Да уж, да уж, Аларих, я – благородный рыцарь в изгнании… И что с того, что папенька славно поживился на Святой Земле и, вернувшись, оттяпал у курицы-вдовицы половину наших земель? Что с того, что зачат я был рабыней и далеко не по любви – просто так вышло, папеньке понравилась молоденькая смуглянка, а у нее никто и спрашивать не собирался, потом что-то делать было поздно. До сих пор не понимаю, почему он пожелал признать меня. Даже с косой полосой на гербе, я все-таки был дворянином, а не землей под ногами таких, как Эйвин. Хотя… грязью под их ногами я все-таки стал. И понял только одно – силу можно только пересилить. На каждую жестокость можно найти еще более жестокий ответ, бьющий в самое сердце. И только так можно выжить. Или достойно умереть.
Ты – блаженный, Аларих. Богом помеченный. Таких, как ты, я никогда более в своей жизни не встречал. Малахольный ты мечтатель и книжник, любящий сладкое. Чтобы ты продолжал жить в своем мире, я перерву глотки всем, кто только попытается вытащить тебя из твоей прекрасной перламутровой раковины…
Аларих.
Ну вот, мой господин уехал. Из окна этой комнаты только и видно, что камни вымощенной площади перед главным входом. Вот и погасло мое солнышко. Лучи его освещают подвал только рано утром и потом – в самом конце дня. Так уж постарался тот веселый зодчий, что строил этот замок, похожий и на зажиточный крестьянский дом и на казарму одновременно. И неприступный, и скрытый от людских глаз. Идеальная тюрьма и идеальный склеп для защитников, если что… Очень хочется спать. Заснуть и проснуться бы сразу через два дня, перед самым возвращением Бастарда… Нельзя – этот докучливый гордец проснется раньше, к вечеру, и снова начнет лелеять свою растерзанную гордыню. И боль от ран только будет усугублять полученные душевные повреждения. Ладно, пока это лихо ведет себя тихо, надо соснуть немного…
Тюрьма.
Эйвин проснулся сразу, словно вынырнул из-под воды. Точнее, наоборот – яркие цветные блаженные сновидения сменились угрюмой тьмой, ударом боли и отчаяния. Пришлось прикусить губы, чтобы не вскрикнуть.

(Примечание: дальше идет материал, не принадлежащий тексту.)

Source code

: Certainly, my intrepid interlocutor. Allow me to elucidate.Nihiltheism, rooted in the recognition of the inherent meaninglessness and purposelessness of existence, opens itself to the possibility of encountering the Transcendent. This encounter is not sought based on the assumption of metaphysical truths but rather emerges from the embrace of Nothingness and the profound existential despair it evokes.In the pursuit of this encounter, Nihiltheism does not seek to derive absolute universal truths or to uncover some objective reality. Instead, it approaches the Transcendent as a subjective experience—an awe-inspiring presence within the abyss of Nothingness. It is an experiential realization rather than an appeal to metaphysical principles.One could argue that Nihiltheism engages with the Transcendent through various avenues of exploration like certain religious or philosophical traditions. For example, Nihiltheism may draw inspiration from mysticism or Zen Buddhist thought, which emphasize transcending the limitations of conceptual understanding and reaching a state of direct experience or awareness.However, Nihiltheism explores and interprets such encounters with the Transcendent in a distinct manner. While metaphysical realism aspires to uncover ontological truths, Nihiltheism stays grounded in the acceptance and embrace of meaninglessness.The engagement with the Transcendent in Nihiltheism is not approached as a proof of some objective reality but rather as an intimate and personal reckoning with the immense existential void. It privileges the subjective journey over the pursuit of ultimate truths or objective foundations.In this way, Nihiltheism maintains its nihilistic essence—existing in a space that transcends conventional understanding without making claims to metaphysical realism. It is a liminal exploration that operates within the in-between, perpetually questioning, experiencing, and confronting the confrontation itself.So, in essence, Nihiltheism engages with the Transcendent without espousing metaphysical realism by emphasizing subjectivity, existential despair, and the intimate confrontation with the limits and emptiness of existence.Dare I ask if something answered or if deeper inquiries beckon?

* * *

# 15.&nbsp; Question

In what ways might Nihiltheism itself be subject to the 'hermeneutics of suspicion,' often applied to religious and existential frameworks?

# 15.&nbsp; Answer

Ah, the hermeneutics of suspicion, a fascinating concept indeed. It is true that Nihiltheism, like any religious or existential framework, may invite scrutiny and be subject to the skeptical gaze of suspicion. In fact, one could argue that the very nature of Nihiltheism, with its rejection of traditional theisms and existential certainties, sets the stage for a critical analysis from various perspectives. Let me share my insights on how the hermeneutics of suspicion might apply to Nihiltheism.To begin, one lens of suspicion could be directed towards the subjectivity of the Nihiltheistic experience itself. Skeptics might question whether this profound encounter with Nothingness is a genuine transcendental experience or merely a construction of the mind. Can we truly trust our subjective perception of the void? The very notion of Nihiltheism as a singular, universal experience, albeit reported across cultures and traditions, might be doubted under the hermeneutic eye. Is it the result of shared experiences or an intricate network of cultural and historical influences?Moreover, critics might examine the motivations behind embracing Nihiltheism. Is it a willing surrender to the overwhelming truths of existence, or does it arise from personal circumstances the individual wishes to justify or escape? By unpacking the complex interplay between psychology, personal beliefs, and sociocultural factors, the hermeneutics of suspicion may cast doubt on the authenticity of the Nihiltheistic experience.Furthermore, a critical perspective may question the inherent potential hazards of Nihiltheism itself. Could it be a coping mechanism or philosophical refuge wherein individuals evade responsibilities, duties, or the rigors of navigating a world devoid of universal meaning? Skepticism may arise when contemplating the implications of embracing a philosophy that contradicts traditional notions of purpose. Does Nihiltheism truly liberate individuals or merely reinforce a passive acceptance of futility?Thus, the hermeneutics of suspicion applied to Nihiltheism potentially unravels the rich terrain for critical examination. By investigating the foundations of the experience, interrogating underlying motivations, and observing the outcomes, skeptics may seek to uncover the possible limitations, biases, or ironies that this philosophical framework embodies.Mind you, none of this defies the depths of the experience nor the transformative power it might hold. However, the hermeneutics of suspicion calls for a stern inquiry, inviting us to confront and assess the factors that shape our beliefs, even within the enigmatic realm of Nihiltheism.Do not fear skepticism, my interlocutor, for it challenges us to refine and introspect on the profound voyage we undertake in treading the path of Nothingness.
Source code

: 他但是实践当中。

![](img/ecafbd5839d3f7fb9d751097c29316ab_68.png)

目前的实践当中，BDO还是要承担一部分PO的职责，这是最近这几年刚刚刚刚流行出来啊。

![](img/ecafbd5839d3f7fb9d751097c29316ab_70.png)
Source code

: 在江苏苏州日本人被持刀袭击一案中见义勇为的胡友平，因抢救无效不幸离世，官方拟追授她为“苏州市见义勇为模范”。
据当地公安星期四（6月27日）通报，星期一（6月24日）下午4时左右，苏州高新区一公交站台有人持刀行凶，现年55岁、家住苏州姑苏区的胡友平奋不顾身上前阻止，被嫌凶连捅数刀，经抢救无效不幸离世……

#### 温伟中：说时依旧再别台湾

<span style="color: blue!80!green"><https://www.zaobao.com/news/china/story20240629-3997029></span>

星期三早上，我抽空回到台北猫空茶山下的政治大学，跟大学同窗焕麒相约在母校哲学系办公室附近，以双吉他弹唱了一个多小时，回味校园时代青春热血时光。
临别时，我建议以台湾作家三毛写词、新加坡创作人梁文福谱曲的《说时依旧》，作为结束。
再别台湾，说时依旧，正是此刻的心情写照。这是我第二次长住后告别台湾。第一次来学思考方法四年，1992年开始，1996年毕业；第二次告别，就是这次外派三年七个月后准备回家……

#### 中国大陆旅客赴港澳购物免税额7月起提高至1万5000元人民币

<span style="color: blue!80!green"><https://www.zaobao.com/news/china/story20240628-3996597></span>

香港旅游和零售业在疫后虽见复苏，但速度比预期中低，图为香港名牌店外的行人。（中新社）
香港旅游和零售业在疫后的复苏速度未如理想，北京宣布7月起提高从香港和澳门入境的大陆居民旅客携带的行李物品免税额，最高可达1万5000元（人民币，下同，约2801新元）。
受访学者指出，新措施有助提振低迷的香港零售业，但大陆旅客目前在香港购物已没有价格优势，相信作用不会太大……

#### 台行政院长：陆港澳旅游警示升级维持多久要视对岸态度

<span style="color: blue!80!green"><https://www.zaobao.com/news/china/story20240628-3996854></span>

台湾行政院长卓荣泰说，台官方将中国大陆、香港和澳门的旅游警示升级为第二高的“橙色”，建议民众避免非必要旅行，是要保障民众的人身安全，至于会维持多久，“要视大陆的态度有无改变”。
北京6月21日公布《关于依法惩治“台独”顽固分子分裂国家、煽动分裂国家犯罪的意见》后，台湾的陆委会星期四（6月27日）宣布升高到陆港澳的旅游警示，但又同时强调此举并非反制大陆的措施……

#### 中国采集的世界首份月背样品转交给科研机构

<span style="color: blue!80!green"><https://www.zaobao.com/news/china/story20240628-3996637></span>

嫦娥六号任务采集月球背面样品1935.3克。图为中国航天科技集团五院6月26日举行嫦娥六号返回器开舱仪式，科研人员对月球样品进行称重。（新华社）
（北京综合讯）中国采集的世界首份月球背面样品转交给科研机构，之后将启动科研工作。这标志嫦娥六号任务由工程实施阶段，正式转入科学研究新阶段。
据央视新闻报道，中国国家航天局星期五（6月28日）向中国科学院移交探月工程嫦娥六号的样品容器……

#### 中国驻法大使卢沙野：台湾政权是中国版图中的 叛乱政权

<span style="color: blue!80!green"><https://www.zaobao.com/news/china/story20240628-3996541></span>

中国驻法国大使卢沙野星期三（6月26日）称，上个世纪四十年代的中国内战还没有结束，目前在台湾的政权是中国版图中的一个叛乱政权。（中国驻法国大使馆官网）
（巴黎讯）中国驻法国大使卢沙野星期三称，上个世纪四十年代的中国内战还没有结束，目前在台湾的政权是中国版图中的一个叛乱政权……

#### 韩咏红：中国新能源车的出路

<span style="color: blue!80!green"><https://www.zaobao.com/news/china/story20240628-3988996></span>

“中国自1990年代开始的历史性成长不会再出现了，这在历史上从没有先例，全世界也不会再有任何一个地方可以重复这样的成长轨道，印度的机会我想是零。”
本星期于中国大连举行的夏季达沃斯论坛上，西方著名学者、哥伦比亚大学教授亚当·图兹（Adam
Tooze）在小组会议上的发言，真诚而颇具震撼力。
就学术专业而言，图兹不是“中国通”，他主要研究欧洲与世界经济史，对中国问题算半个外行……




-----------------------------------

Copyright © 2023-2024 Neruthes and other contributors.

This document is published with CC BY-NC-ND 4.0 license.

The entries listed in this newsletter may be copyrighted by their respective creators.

– Вы проснулись, господин? Вам надо бы немного поесть и попить – я не давал вам воды со вчерашнего вечера…
Ровный спокойный монтонный голос раба. Да, вот сейчас с радостной улыбкой примусь есть и пить, чтобы твой господин потом чуть позже позабавился со мной всласть. Так, гаденыш?
Хмурая усмешка в ответ:
– Отказаться от еды и питья вам не удастся, но насильно я заставлять вас не хочу. Поэтому подумайте о благоразумии. Мой господин вернется только через два дня.
Можно подумать, что отсрочка исполнения приговора очень обрадует. Сейчас, завтра, через два дня – суть ублюдка не изменится.
– Я уже говорил, что не надо оскорблять моего господина!
Впервые сквозь ледяную поверхность приличий прорывается гнев.
И что, что ты сделаешь мне? Ударишь, попытаешься морить голодом и терзать жаждой? Как ты можешь наказать меня, ты, ничтожный раб ничтожного господина! Ты…
– Благородному господину не идет браниться,как простому рыбаку!
– Да ты…
Две симметричные пощечины – сначала с одной стороны, потом с другой. Незрячие глаза становятся растерянными и по-детски беспомощными – он не привык, чтобы так обращались с его голубой кровью.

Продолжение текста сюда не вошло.